Another new aspect of the software suite is an update to the Phoretix evolution software, which enables it to do cross-stain analysis for multiplexed staining of gels, and to do “queue analysis.” To wit, the researcher sets several analyses to be done in a queue, and the software does them one by one automatically overnight.
Nonlinear’s ambitions, however, go well beyond its new software: Spreadbury confirmed that the company intends to saturate the 2D market and quickly move on to other types of analyses as well, which it hopes to eventually all link together in a single database. “We now have a product for every 2D user in the marketplace,” Spreadbury said. “But we want to develop not just 2D products, but 1D and array products too.”
Spreadbury said that in the “near future” the company would be releasing a product suite that would allow users to apply one interface to analyze data across 1D, 2D, and array experiments, and that it would also “soon launch” mass spec analysis software as well.

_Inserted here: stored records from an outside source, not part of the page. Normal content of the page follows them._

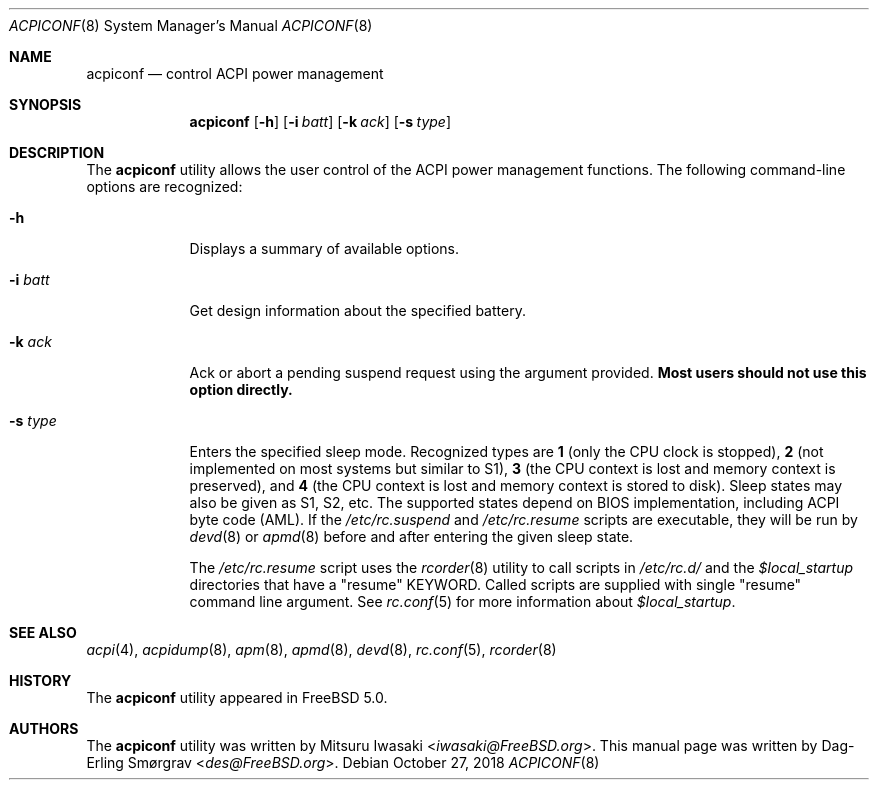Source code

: .\"-
.\" Copyright (c) 2000 Dag-Erling Coïdan Smørgrav
.\" All rights reserved.
.\"
.\" Redistribution and use in source and binary forms, with or without
.\" modification, are permitted provided that the following conditions
.\" are met:
.\" 1. Redistributions of source code must retain the above copyright
.\"    notice, this list of conditions and the following disclaimer
.\"    in this position and unchanged.
.\" 2. Redistributions in binary form must reproduce the above copyright
.\"    notice, this list of conditions and the following disclaimer in the
.\"    documentation and/or other materials provided with the distribution.
.\" 3. The name of the author may not be used to endorse or promote products
.\"    derived from this software without specific prior written permission.
.\"
.\" THIS SOFTWARE IS PROVIDED BY THE AUTHOR ``AS IS'' AND ANY EXPRESS OR
.\" IMPLIED WARRANTIES, INCLUDING, BUT NOT LIMITED TO, THE IMPLIED WARRANTIES
.\" OF MERCHANTABILITY AND FITNESS FOR A PARTICULAR PURPOSE ARE DISCLAIMED.
.\" IN NO EVENT SHALL THE AUTHOR BE LIABLE FOR ANY DIRECT, INDIRECT,
.\" INCIDENTAL, SPECIAL, EXEMPLARY, OR CONSEQUENTIAL DAMAGES (INCLUDING, BUT
.\" NOT LIMITED TO, PROCUREMENT OF SUBSTITUTE GOODS OR SERVICES; LOSS OF USE,
.\" DATA, OR PROFITS; OR BUSINESS INTERRUPTION) HOWEVER CAUSED AND ON ANY
.\" THEORY OF LIABILITY, WHETHER IN CONTRACT, STRICT LIABILITY, OR TORT
.\" (INCLUDING NEGLIGENCE OR OTHERWISE) ARISING IN ANY WAY OUT OF THE USE OF
.\" THIS SOFTWARE, EVEN IF ADVISED OF THE POSSIBILITY OF SUCH DAMAGE.
.\"
.\" $FreeBSD: releng/12.1/usr.sbin/acpi/acpiconf/acpiconf.8 340965 2018-11-26 13:23:10Z eugen $
.\"
.Dd October 27, 2018
.Dt ACPICONF 8
.Os
.Sh NAME
.Nm acpiconf
.Nd control ACPI power management
.Sh SYNOPSIS
.Nm
.Op Fl h
.Op Fl i Ar batt
.Op Fl k Ar ack
.Op Fl s Ar type
.Sh DESCRIPTION
The
.Nm
utility allows the user control of the ACPI power management
functions.
The following command-line options are recognized:
.Bl -tag -width ".Fl s Ar type"
.It Fl h
Displays a summary of available options.
.It Fl i Ar batt
Get design information about the specified battery.
.It Fl k Ar ack
Ack or abort a pending suspend request using the argument provided.
.Sy Most users should not use this option directly.
.It Fl s Ar type
Enters the specified sleep mode.
Recognized types are
.Cm 1
(only the CPU clock is stopped),
.Cm 2
(not implemented on most systems but similar to S1),
.Cm 3
(the CPU context is lost and memory context is preserved),
and
.Cm 4
(the CPU context is lost and memory context is stored to disk).
Sleep states may also be given as S1, S2, etc.
The supported states depend on BIOS implementation, including ACPI
byte code (AML).
If the
.Pa /etc/rc.suspend
and
.Pa /etc/rc.resume
scripts are executable, they will be run by
.Xr devd 8
or
.Xr apmd 8
before and after entering the given sleep state.
.Pp
The
.Pa /etc/rc.resume
script uses the
.Xr rcorder 8
utility to call scripts in
.Pa /etc/rc.d/
and the
.Va $local_startup
directories that have a "resume" KEYWORD.
Called scripts are supplied with single "resume"
command line argument. See
.Xr rc.conf 5
for more information about
.Va $local_startup .
.El
.Sh SEE ALSO
.Xr acpi 4 ,
.Xr acpidump 8 ,
.Xr apm 8 ,
.Xr apmd 8 ,
.Xr devd 8 ,
.Xr rc.conf 5 ,
.Xr rcorder 8
.Sh HISTORY
The
.Nm
utility appeared in
.Fx 5.0 .
.Sh AUTHORS
.An -nosplit
The
.Nm
utility was written by
.An Mitsuru Iwasaki Aq Mt iwasaki@FreeBSD.org .
This manual page was written by
.An Dag-Erling Sm\(/orgrav Aq Mt des@FreeBSD.org .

Nonlinear Dynamics also plans to launch a new version of existing 1D software sometime this year, and at that point the company would “get the rest of that market,” Spreadbury said. The ultimate goal, he said, would be for Nonlinear to provide one interface and one database for analyzing “all -omics data” — including mass spec, CyDye, MudPIT, and ICAT data, for example, among other techniques —together in one place.
Despite the view held among many proteomics researchers that 2D gels are a dying art, Spreadbury expressed confidence that the market would be strong for many years to come. “Interest in 2D gels is actually increasing,” he said. “It will remain complementary to other techniques that come along.”